Das Herunternehmen der Lieder sei schnell gemacht, doch diese nach einer Einigung wieder hochzuladen, erfordere eine Menge Arbeit, alte Lieder und Informationen auf den derzeitigen Standard anzupassen. „Wehret den Anfängen“, meint er. Heiner Olberding befürchtet, falls Spotify mit dieser Regelung durchkommen sollte, dass andere Musikplattformen nachziehen und die Situation weiter verschärfen. Für den ehemaligen DJ ist es aktuell keine einfache Situation.
Heiner Olberding ist gesundheitlich angeschlagen, kann derzeit nicht arbeiten. Er kämpft mit Burnout und Tinnitus. „Ich konnte es mir selbst nie vorstellen, und plötzlich geht nichts mehr“, berichtet der Vechtaer. Es sei eine Situation, die für ihn nur ganz schwer zu akzeptieren sei. Er war es gewohnt, stets 130 Prozent zu geben.
Seine Arbeit als DJ Ohrwurm war ein Standbein, das andere war seine Arbeit als gelernter Bürokaufmann. „Ich hatte immer Spaß bei der Arbeit.
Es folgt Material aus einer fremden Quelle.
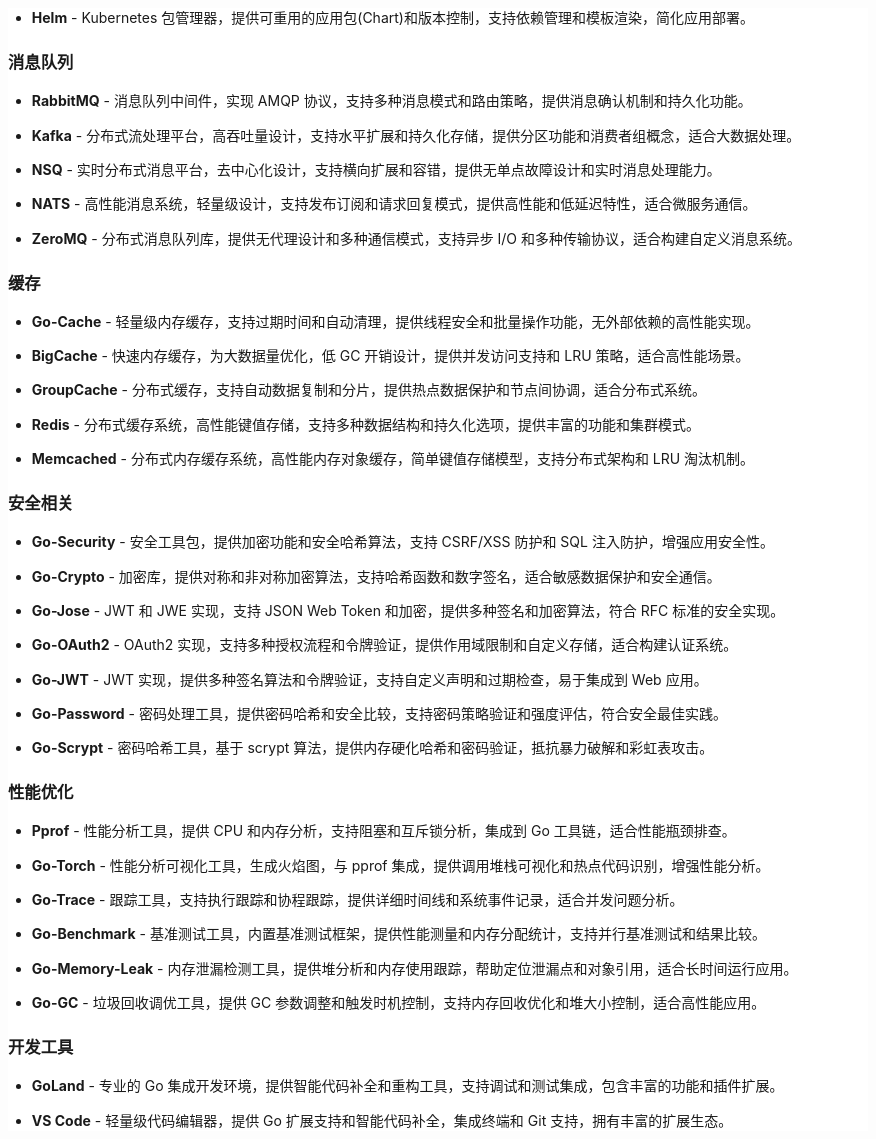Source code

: - **Helm** - Kubernetes 包管理器，提供可重用的应用包(Chart)和版本控制，支持依赖管理和模板渲染，简化应用部署。

### 消息队列

- **RabbitMQ** - 消息队列中间件，实现 AMQP 协议，支持多种消息模式和路由策略，提供消息确认机制和持久化功能。

- **Kafka** - 分布式流处理平台，高吞吐量设计，支持水平扩展和持久化存储，提供分区功能和消费者组概念，适合大数据处理。

- **NSQ** - 实时分布式消息平台，去中心化设计，支持横向扩展和容错，提供无单点故障设计和实时消息处理能力。

- **NATS** - 高性能消息系统，轻量级设计，支持发布订阅和请求回复模式，提供高性能和低延迟特性，适合微服务通信。

- **ZeroMQ** - 分布式消息队列库，提供无代理设计和多种通信模式，支持异步 I/O 和多种传输协议，适合构建自定义消息系统。

### 缓存

- **Go-Cache** - 轻量级内存缓存，支持过期时间和自动清理，提供线程安全和批量操作功能，无外部依赖的高性能实现。

- **BigCache** - 快速内存缓存，为大数据量优化，低 GC 开销设计，提供并发访问支持和 LRU 策略，适合高性能场景。

- **GroupCache** - 分布式缓存，支持自动数据复制和分片，提供热点数据保护和节点间协调，适合分布式系统。

- **Redis** - 分布式缓存系统，高性能键值存储，支持多种数据结构和持久化选项，提供丰富的功能和集群模式。

- **Memcached** - 分布式内存缓存系统，高性能内存对象缓存，简单键值存储模型，支持分布式架构和 LRU 淘汰机制。

### 安全相关

- **Go-Security** - 安全工具包，提供加密功能和安全哈希算法，支持 CSRF/XSS 防护和 SQL 注入防护，增强应用安全性。

- **Go-Crypto** - 加密库，提供对称和非对称加密算法，支持哈希函数和数字签名，适合敏感数据保护和安全通信。

- **Go-Jose** - JWT 和 JWE 实现，支持 JSON Web Token 和加密，提供多种签名和加密算法，符合 RFC 标准的安全实现。

- **Go-OAuth2** - OAuth2 实现，支持多种授权流程和令牌验证，提供作用域限制和自定义存储，适合构建认证系统。

- **Go-JWT** - JWT 实现，提供多种签名算法和令牌验证，支持自定义声明和过期检查，易于集成到 Web 应用。

- **Go-Password** - 密码处理工具，提供密码哈希和安全比较，支持密码策略验证和强度评估，符合安全最佳实践。

- **Go-Scrypt** - 密码哈希工具，基于 scrypt 算法，提供内存硬化哈希和密码验证，抵抗暴力破解和彩虹表攻击。

### 性能优化

- **Pprof** - 性能分析工具，提供 CPU 和内存分析，支持阻塞和互斥锁分析，集成到 Go 工具链，适合性能瓶颈排查。

- **Go-Torch** - 性能分析可视化工具，生成火焰图，与 pprof 集成，提供调用堆栈可视化和热点代码识别，增强性能分析。

- **Go-Trace** - 跟踪工具，支持执行跟踪和协程跟踪，提供详细时间线和系统事件记录，适合并发问题分析。

- **Go-Benchmark** - 基准测试工具，内置基准测试框架，提供性能测量和内存分配统计，支持并行基准测试和结果比较。

- **Go-Memory-Leak** - 内存泄漏检测工具，提供堆分析和内存使用跟踪，帮助定位泄漏点和对象引用，适合长时间运行应用。

- **Go-GC** - 垃圾回收调优工具，提供 GC 参数调整和触发时机控制，支持内存回收优化和堆大小控制，适合高性能应用。

### 开发工具

- **GoLand** - 专业的 Go 集成开发环境，提供智能代码补全和重构工具，支持调试和测试集成，包含丰富的功能和插件扩展。

- **VS Code** - 轻量级代码编辑器，提供 Go 扩展支持和智能代码补全，集成终端和 Git 支持，拥有丰富的扩展生态。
Es hat sich nie wie Stress angefühlt und immer Bock gemacht.“ Doch dieser Raubbau an seinem Körper holte ihn jetzt endgültig ein. Mit der Pandemie fing es an. Er und sein Lebensplan wurden brutal ausgebremst. 2 Jahre lang hielt ihn die Hoffnung aufrecht, wieder als DJ voll einsteigen zu können, doch dann kamen 2021 ein Hörsturz, 2022 ein vierfacher Bypass und jetzt Burnout. Es ist nicht ein Faktor, der zu dieser Entwicklung führte, sondern es kam vieles zusammen, erzählt der Musikliebhaber. Heute sagt er: „Ich kann nur als mahnendes Beispiel dienen, dass weniger manchmal mehr ist.“
Als DJ erlebt man echte Glücksgefühle
Konzertbesuche geben ihm immer wieder Kraft. Doch ist dies aufgrund des Tinnitus ein zweischneidiges Schwert. Und die Glücksgefühle, die er als DJ zusammen mit dem Publikum erlebte – diese unglaublich positive Endorphinausschüttung – seien eigentlich nicht zu ersetzen. „Das kriegst du nicht wieder“, sagt Heiner Olberding. „Es ist ein täglicher Kampf“, sagt er und zeigt sich froh über den Rückhalt innerhalb der Familie und über seinen verständnisvollen Arbeitgeber. Prinzipiell ist Heiner Olberding optimistisch, alles in den Griff zu kriegen, aber einfach ist es nicht, und die äußeren Umstände rund um die Änderung der Vergütungsregelungen bei Spotify tragen nicht zu einer Beruhigung bei.